Chickpea and Arborio Rice Salad
Makes 4 servings
1/2 tablespoon Dijon mustard
2 tablespoons white wine vinegar
1 teaspoon sugar
1/4 teaspoon Kosher salt
1/4 cup olive oil
1-15 ounce can chickpeas, rinsed and drained
3-4 mini-cucumbers, diced
4 scallions, thinly sliced
12 kalamata olives, sliced in half
1/2 head of green leaf lettuce, torn into bite size pieces
1/2 cup sliced almonds, toasted
1/2 cup cooked Arborio rice
Add mustard, vinegar, sugar, salt and a grate or two of fresh black pepper to a jar. Shake to mix. Add the oil gradually, whisking with a small whisk or shaking the mixture.
Add to a bowl chickpeas, radishes, cucumbers. Scallions, olives and lettuce. Add rice and vinaigrette and toss together.

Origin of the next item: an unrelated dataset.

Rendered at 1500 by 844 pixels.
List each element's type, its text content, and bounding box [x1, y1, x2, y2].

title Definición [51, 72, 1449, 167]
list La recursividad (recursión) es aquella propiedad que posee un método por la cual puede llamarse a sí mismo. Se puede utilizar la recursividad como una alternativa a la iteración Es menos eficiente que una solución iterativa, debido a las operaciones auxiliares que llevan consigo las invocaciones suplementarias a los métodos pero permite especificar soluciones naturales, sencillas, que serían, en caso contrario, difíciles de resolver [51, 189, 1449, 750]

Season with more salt and pepper to taste.
OK for Diabetics: Use 1/2 teaspoon Stevia in place of sugar in the vinaigrette.
Make it Cheesy: Add 1/2 cup grated or crumbled cheese.
Easily Nut free: Use toasted piñolis instead of nuts or omit.
NP Gluten free: Omit grain and use quinoa.
Bit of a kick: Add 5-6 radishes, thinly sliced
Use Other grains: Don’t like Arborio rice?Try cooked farrow, Israeli couscous, brown rice, lentils, fresh corn kernels, orzo,
Have it for Passover: Omit chickpeas and grain. Substitute cooked quinoa, toasted piñolis and avocado slices. Use kosher for Passover vinegar.